→ Document extract
*** Block opens ***

It’s certainly a view. By Foster’s own logic – which she helpfully explained at length today – to do so would mean disregarding what she sees as her party’s raison d’etre: maintaining the constitutional integrity of the union of the United Kingdom. You might disagree with her absolutist (or, as some allege, selective) interpretation of that constitutional integrity, but when it comes to customs, the knottiest question of all, she has been consistent. 

In either scenario, however, it doesn’t really matter. If Foster really isn’t for turning – and there is little if any concrete evidence that she is – then the landing zone for a deal in Brussels is so narrow as to be untenable. But if the DUP is going to follow its pro-deal position to its logical endpoint – accepting more or less anything, even if it is the existing withdrawal agreement with cosmetic tweaks – then the landing zone for a deal in Westminster gets a fair bit narrower too. And that is even truer if Boris Johnson tries to strike a deal that the DUP don’t like.

Why? We know that the government’s rough path to a deal involves winning the DUP, and then the votes of Labour MPs who supported Brexit or sit in Leave seats, and squeezing the 28 Conservative ‘Spartans’ – the hardline Eurosceptics who voted against the deal three times – to single figures, something a lot of people in government and even within the ERG seem to believe is possible.

*** Block closes ***

→ Work task 1
In the commentary on the DUP and Brexit, rewrite the paragraph beginning "In either scenario, however" more briefly, keeping its main facts.
→ Work task 2
Copy out the stretch of the commentary on the DUP and Brexit from "Why? We know" through "believe is possible." without any changes.
→ Work task 3
Carry the commentary on the DUP and Brexit on from its final sentence.

→ Study material

*** Block opens ***

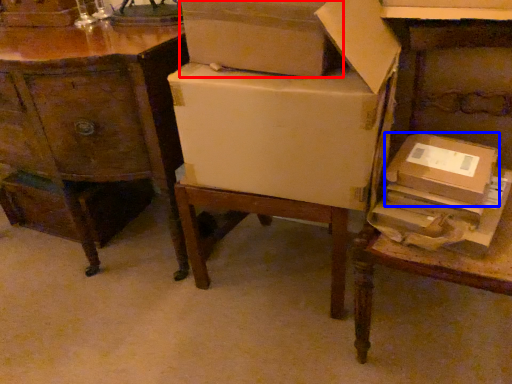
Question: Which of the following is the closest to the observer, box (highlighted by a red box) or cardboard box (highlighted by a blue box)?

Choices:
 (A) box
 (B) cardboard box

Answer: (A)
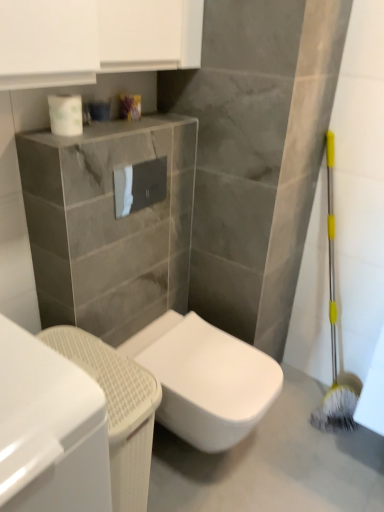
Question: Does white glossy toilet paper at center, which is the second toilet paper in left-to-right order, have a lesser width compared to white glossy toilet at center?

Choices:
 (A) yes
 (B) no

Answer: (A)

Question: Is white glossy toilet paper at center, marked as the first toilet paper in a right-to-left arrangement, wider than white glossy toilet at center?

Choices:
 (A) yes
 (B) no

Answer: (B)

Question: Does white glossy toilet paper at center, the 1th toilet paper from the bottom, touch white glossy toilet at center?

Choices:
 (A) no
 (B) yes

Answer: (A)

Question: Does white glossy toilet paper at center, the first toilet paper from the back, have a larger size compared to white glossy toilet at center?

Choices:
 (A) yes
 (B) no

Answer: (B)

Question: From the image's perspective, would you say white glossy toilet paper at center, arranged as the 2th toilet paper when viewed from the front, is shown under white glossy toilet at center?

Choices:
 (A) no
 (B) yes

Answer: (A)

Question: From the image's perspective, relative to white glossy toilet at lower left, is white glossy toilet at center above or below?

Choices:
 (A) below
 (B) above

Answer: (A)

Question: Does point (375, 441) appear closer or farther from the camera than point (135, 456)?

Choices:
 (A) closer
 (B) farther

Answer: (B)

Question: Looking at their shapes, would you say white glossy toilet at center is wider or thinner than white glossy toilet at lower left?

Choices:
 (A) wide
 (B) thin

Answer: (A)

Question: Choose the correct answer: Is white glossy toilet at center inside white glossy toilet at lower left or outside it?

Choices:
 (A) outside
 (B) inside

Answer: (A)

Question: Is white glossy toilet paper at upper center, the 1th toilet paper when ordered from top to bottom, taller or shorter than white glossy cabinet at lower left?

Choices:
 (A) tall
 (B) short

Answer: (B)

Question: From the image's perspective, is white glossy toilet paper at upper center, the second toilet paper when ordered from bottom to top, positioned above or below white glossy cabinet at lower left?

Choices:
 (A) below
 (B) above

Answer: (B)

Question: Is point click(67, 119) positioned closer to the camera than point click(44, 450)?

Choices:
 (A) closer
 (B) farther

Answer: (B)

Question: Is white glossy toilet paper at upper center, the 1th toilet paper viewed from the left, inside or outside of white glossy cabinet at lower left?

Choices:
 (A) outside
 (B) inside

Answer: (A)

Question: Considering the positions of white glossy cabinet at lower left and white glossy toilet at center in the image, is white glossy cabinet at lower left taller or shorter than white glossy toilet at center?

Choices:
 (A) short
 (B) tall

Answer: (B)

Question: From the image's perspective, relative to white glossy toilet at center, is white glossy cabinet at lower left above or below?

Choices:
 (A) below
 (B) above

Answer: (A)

*** Block closes ***

→ Exercise result 1
Neither scenario really matters. If Foster won't budge, and there is little concrete evidence that she will, the room for a deal in Brussels is too narrow to be workable. If the DUP instead carries its pro-deal position to its logical end and accepts more or less anything, even the existing withdrawal agreement with cosmetic tweaks, the room for a deal in Westminster shrinks considerably too. That is even truer if Boris Johnson strikes a deal the DUP doesn't like.

→ Exercise result 2
Why? We know that the government’s rough path to a deal involves winning the DUP, and then the votes of Labour MPs who supported Brexit or sit in Leave seats, and squeezing the 28 Conservative ‘Spartans’ – the hardline Eurosceptics who voted against the deal three times – to single figures, something a lot of people in government and even within the ERG seem to believe is possible.

→ Exercise result 3
Speaking on the same panel, Labour’s Kate Hoey said she would vote against the withdrawal agreement even if it was completely denuded of the backstop. That’s one vote. We know that a rump of the Spartans agree with her. There’s another ten or so. These aren’t huge numbers, but a deal will pass or fall on the finest of margins. And this is the scenario where the DUP are happy. If they are not, at least another ten votes go from the aye lobby – to say nothing of the Tories that will follow. In either scenario, you require hitherto impossible numbers of Labour MPs – dozens of them – to save Boris Johnson.

Could the pressure of the eleventh hour produce the majority that escaped Theresa May? It’s not impossible. But actually listening to Arlene Foster makes it difficult to conclude it will be anything like as straightforward as some expect.